» **SOURCE MATERIAL**:
————————
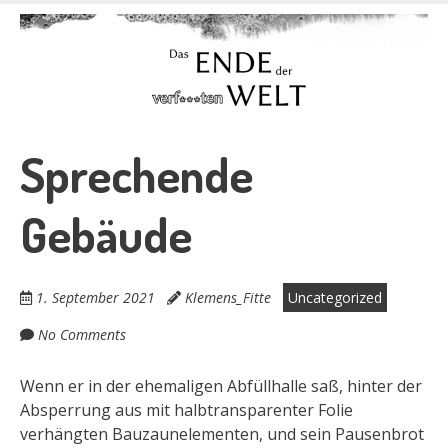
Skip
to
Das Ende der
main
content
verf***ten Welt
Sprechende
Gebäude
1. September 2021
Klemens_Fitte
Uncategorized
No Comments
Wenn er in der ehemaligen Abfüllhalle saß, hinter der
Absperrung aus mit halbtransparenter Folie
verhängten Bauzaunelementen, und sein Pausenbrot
————————
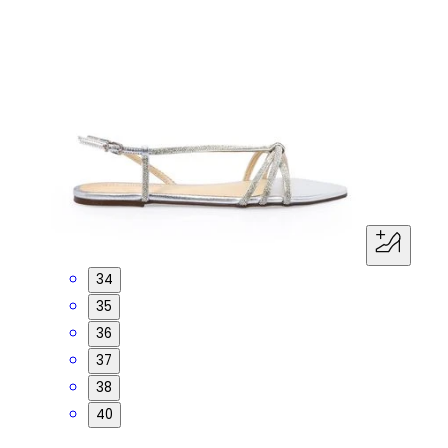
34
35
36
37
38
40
————————
» **TASK OBJECTIVE**: Copy exactly the stretch of data above from the line with "Klemens_Fitte" through the line with "verhängten Bauzaunelementen, und", and omit all other lines.

» **ANSWER SPACE**:
Klemens_Fitte
Uncategorized
No Comments
Wenn er in der ehemaligen Abfüllhalle saß, hinter der
Absperrung aus mit halbtransparenter Folie
verhängten Bauzaunelementen, und sein Pausenbrot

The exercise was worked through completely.